I have been playing the role of assignment editor for the past month, setting up shoots, assigning them to either myself, out temp shooter depending on his schedule, one of our freelancers (who I took the initiative to find and add to our roster - I got so sick of the commercial photographers coming back from our shoots with no cutline info), and managing our kick ass part time student shooter, who I found when I decided I was over getting all the fucking CloseUps all the time and never got to work on anything that interested me.
Sadly, I am one of those Needs Recognition Children. Or, people, I guess. I want someone to notice the changes I've made and say "That's awesome!
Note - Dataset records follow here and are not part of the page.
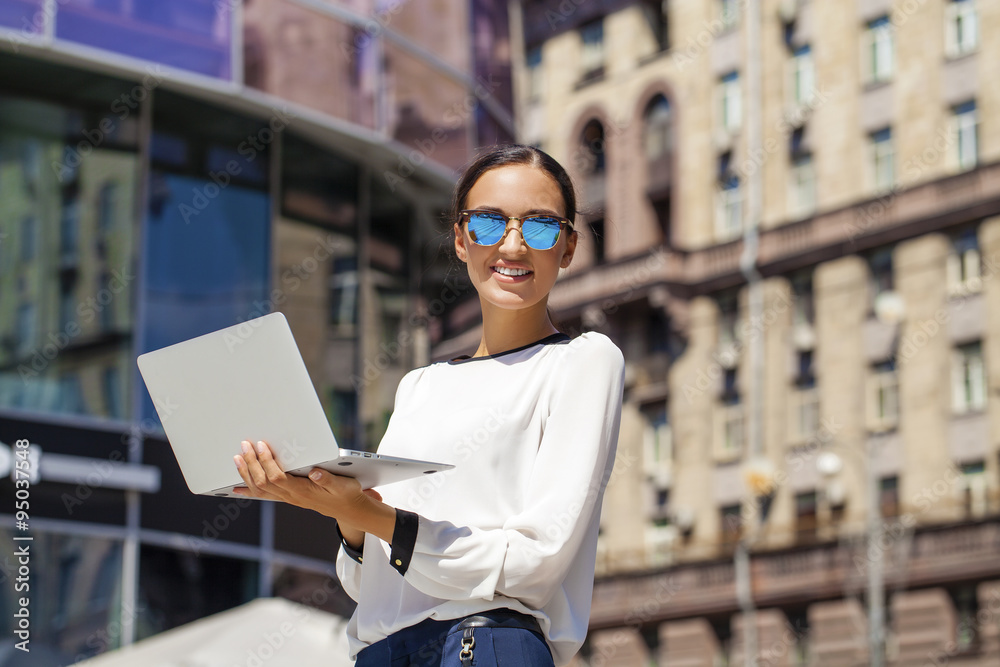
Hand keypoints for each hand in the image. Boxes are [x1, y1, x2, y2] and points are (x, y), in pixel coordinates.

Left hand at [233, 440, 369, 521]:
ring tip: (238, 458)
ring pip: (260, 488)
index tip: (261, 446)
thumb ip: (328, 479)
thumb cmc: (346, 494)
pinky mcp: (287, 496)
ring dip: (247, 473)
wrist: (348, 509)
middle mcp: (292, 496)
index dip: (266, 462)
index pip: (277, 477)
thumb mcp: (343, 485)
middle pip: (263, 482)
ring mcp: (288, 497)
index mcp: (303, 491)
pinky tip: (238, 488)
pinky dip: (249, 489)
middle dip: (252, 463)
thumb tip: (315, 471)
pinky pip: (263, 494)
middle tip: (245, 446)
Your department is cookin with gas thanks to you!"
In the late summer months and early fall, Jackie traveled around doing a project called Rites of Passage. While she was doing this, I was doing everything else (not all the time of course - Jackie was around and shooting daily stuff when she could), with none of the assistance mentioned above. It was thankless. I don't appreciate thankless.
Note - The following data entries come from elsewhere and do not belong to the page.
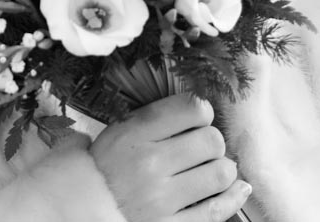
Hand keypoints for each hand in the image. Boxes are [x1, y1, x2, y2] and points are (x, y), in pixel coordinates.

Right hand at [90, 94, 250, 221]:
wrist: (83, 209)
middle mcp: (150, 165)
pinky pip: (217, 211)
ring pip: (221, 173)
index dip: (201, 111)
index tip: (197, 118)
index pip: (192, 108)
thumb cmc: (106, 166)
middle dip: (212, 140)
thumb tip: (204, 110)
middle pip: (212, 140)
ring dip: (222, 169)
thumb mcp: (119, 131)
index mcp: (134, 134)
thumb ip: (156, 118)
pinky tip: (236, 189)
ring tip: (211, 168)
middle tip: (202, 146)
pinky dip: (233, 197)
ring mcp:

It's really important to me to be one of those women who encourages other women, let's them know when I think they've done something cool. I compliment Jackie's work, because it's totally great, on a regular basis. The compliments are not really returned. When Rites of Passage was a success, I congratulated her (genuinely!), and any compliments mentioned when she wasn't around were conveyed to her from me too. I think this is important.
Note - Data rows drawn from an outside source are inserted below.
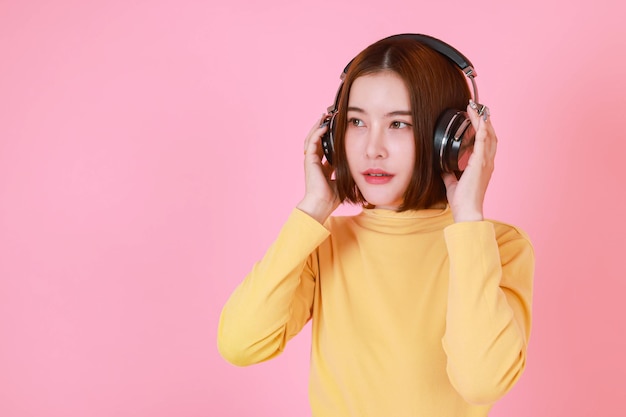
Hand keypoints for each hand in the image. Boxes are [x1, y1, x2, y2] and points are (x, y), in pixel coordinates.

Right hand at [296, 115, 340, 223]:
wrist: (322, 204)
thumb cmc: (332, 197)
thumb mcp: (344, 179)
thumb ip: (348, 170)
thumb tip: (360, 164)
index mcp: (322, 167)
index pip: (326, 147)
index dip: (331, 137)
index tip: (338, 128)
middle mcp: (315, 162)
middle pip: (318, 139)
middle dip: (323, 127)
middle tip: (330, 117)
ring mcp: (311, 160)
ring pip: (312, 138)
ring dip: (318, 126)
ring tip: (325, 116)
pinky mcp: (309, 160)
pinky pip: (312, 142)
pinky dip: (317, 133)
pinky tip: (324, 126)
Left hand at [442, 101, 497, 221]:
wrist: (467, 210)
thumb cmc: (463, 200)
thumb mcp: (452, 182)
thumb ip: (449, 173)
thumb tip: (441, 167)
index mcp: (482, 165)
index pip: (486, 142)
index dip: (483, 128)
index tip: (476, 116)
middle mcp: (487, 161)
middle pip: (490, 134)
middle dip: (484, 119)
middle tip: (476, 107)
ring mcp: (486, 162)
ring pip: (488, 135)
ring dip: (482, 120)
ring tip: (476, 108)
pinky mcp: (481, 163)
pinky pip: (483, 142)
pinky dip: (482, 129)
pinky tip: (479, 120)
I also think not whining is important but this is not one of those blog entries.
This is a whiny blog entry.
I have been working hard for weeks on a project about the BU women's field hockey team. It comes out tomorrow and I am concerned about how I will react if no one says a goddamn thing about it to me. That's the trouble with my "art". With this field. Nobody does it because they just have joy in doing it. They do it also because they want others to like it. We want our work to be appreciated and enjoyed. If no one enjoys it, were the pictures ever taken? Was the work ever even done?